The decision to redesign the rifle to use the .30-06 was based on the huge stockpiles of that cartridge already available along with the thousands of MGs LMGs and BARs already chambered for it.

While the lighter cartridges have their place, the pentration power of the .30-06 was of great value in the jungles of the pacific and forests of Germany.
The use of thick body armor by the Japanese early on, along with lighter armored vests used by Japanese Air Comandos meant penetration was a very important factor to consider.
The .30-06 AP bullet could defeat most light armor and gun shields at intermediate range, and disable heavy built truck engines.
All in all the .30-06 proved to be the better choice considering the battles fought.
The more recent call for 7.62 designated marksman rifles points up the short comings of intermediate cartridges.

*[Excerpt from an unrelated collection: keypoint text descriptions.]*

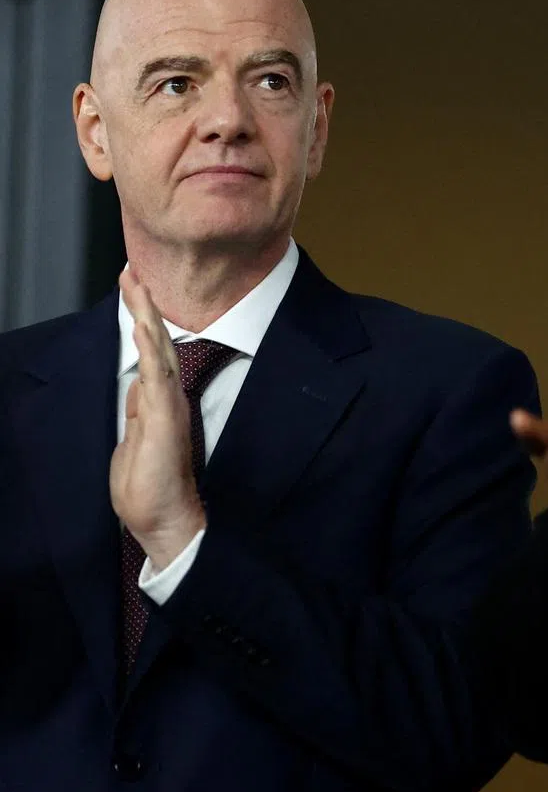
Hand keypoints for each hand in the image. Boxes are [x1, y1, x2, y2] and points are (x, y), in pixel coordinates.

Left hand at [110, 269, 204, 571]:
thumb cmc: (150, 492)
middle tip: (133, 269)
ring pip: (159, 351)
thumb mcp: (135, 443)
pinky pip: (158, 376)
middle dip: (144, 305)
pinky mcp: (167, 419)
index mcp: (158, 403)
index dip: (142, 319)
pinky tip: (145, 325)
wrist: (166, 522)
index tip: (133, 288)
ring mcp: (169, 407)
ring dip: (147, 316)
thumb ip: (139, 412)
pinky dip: (151, 349)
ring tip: (137, 284)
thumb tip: (138, 385)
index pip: (150, 352)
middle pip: (156, 342)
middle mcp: (168, 399)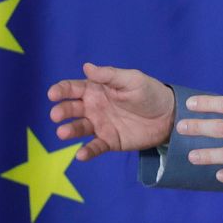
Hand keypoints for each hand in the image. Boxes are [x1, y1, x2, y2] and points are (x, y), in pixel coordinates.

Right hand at [47, 63, 175, 160]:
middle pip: (72, 108)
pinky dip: (87, 151)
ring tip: (62, 133)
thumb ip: (109, 75)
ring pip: (79, 128)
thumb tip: (86, 67)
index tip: (52, 94)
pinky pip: (95, 147)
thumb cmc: (149, 93)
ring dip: (69, 130)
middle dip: (62, 111)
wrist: (169, 116)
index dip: (61, 90)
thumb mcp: (131, 80)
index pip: (73, 88)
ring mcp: (100, 125)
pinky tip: (81, 155)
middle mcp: (93, 107)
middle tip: (56, 115)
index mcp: (96, 89)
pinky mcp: (109, 141)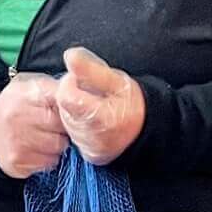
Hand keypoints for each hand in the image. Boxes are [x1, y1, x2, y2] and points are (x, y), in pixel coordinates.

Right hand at [0, 72, 67, 178]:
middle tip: (59, 125)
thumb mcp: (28, 89)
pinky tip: (40, 149)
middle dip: (65, 126)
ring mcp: (17, 140)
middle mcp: (17, 115)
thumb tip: (80, 88)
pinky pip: (50, 161)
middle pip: (62, 124)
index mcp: (23, 93)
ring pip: (59, 145)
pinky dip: (50, 157)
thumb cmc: (15, 109)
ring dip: (59, 143)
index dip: (69, 105)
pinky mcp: (18, 161)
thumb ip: (52, 87)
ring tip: (48, 136)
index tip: (72, 108)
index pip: (60, 98)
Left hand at [54, 47, 145, 164]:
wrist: (148, 130)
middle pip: (63, 109)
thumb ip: (91, 69)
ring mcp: (90, 148)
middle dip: (72, 95)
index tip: (81, 79)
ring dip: (73, 110)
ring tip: (94, 105)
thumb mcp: (116, 80)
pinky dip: (77, 123)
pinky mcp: (89, 155)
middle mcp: (93, 137)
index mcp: (101, 118)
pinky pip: (72, 134)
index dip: (69, 83)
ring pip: (65, 122)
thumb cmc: (133, 103)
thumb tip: (70, 56)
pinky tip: (92, 119)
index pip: (65, 97)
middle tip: (90, 92)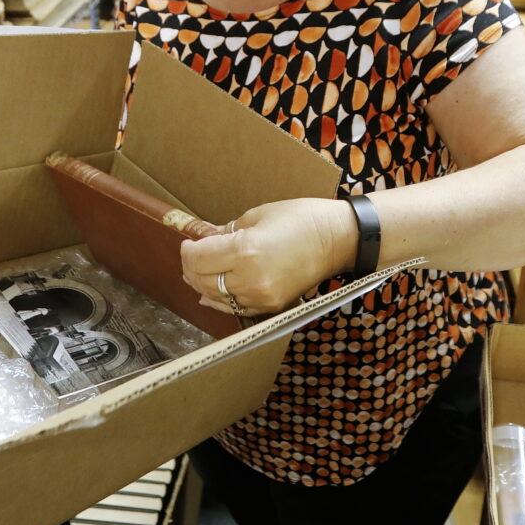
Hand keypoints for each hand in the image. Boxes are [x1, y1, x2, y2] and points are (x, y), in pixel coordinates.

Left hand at [181, 198, 357, 315]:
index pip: (198, 258)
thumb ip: (227, 232)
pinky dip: (220, 302)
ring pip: (215, 298)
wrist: (337, 239)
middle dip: (190, 267)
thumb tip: (204, 240)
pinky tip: (210, 295)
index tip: (188, 243)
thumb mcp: (257, 215)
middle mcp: (250, 278)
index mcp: (245, 250)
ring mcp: (261, 297)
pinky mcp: (271, 307)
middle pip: (202, 280)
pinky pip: (235, 309)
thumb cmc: (301, 219)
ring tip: (197, 273)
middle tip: (190, 256)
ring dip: (201, 285)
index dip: (187, 251)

The pre WW1 British .280 was a full power battle cartridge noted for heavy recoil and vicious muzzle blast, along with rapid erosion. No smaller than other MRB cartridges.
The British tested the .276 Pederson autoloading rifle but did not adopt it.
The post WW2 .280 British was the assault rifle cartridge.
Both the latter cartridges are near identical to the 6.8 Remington as far as performance goes.

Most pre WW2 European autoloaders, including the Tokarev 38, were not particularly well suited to combat.
Also Germany built a great many of its 98K rifles using Mauser actions built in occupied countries, they also used tens of thousands of captured rifles and rifles converted to 7.92, they could not even produce enough bolt action rifles in Germany to equip their forces much less first generation autoloading MBRs.